Author Hazzard's Organization men and women are not in the headlines (as any reader of her fine first novel The Evening of the Holiday might easily guess). They are the secretaries, the personnel people, the heads of committees who keep the files bursting and the memoranda flying, and the earnest subordinates who seek to notch their way to a level where they too can dictate memoranda.

The really powerful in this world are the people who can block a promotion, or a secretary who by dropping a sly word gets her boss to come down hard on someone she dislikes. When a personnel functionary (whose child does not learn to talk but to "verbalize") searches for a damning phrase, he hotly charges a subordinate with "unilateral action." Even workers in the "field" when making a report must learn the lingo that will impress their chiefs back in the glass house: "As you know, the object of the Civic Coordination Programme is to tap the dynamics of social change in terms of local aspirations for progress."

Move & Breathe. No one, not even the most discontented (and never the author), questions the aims of the Organization. The real difficulty is to move and breathe as an individual in the organizational maze. Not all are gifted with the ability of Miss Bass, who can be indifferent to associates but finds "it easy and even gratifying to direct fraternal feelings towards large numbers of people living at great distances." Mild staff cynicism naturally accompanies a search for a man to fill a job; he "must walk the middle path--a man of middle years and middle brow was wanted, a man not burdened with significant characteristics."

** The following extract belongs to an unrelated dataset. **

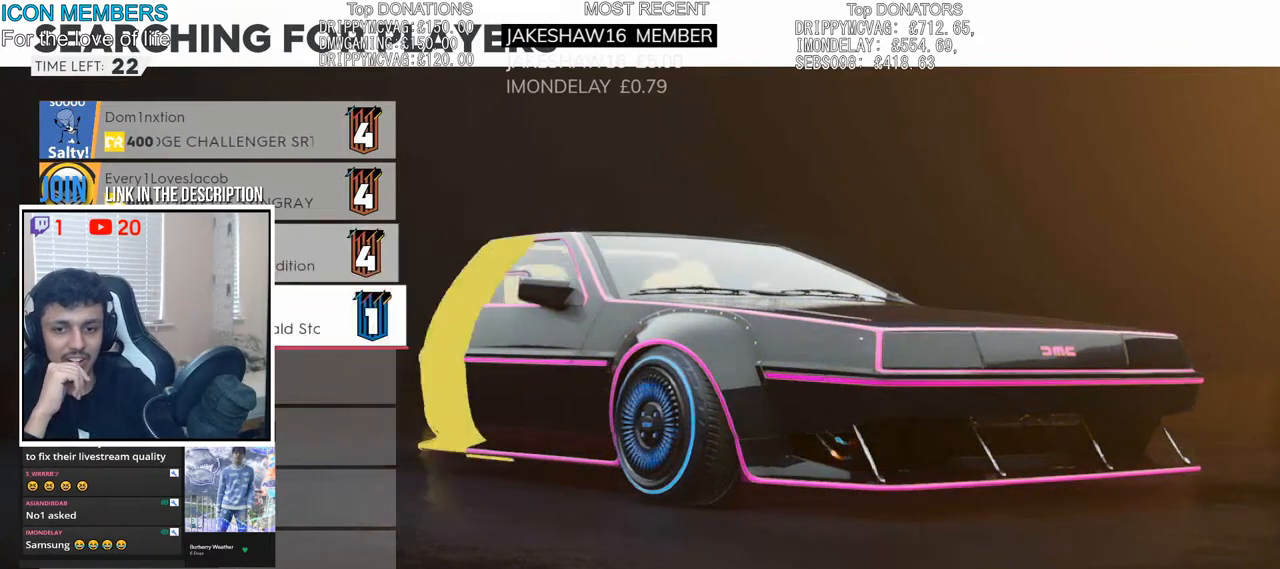
{"buttons": [], "left_stick": "center", "right_stick": "center", "events": []}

People in Glass Houses clearly asks if big-time idealism is not apt to be as dehumanizing as large-scale anything. The point is neatly made when the Director General departs from his prepared address on Staff Day to pay his respects to the need" for holding on to "one's secret identity." The half-asleep come awake. Throats are cleared. The interpreters hesitate. Is this organizational heresy at the highest level? "I don't quite know," says one of the listeners later. "I think I felt heartened to hear something said merely because it was felt. Still, I did find all that stuff about one's integrity a bit Nordic." Moral: people in this glass house shouldn't throw their inner selves around.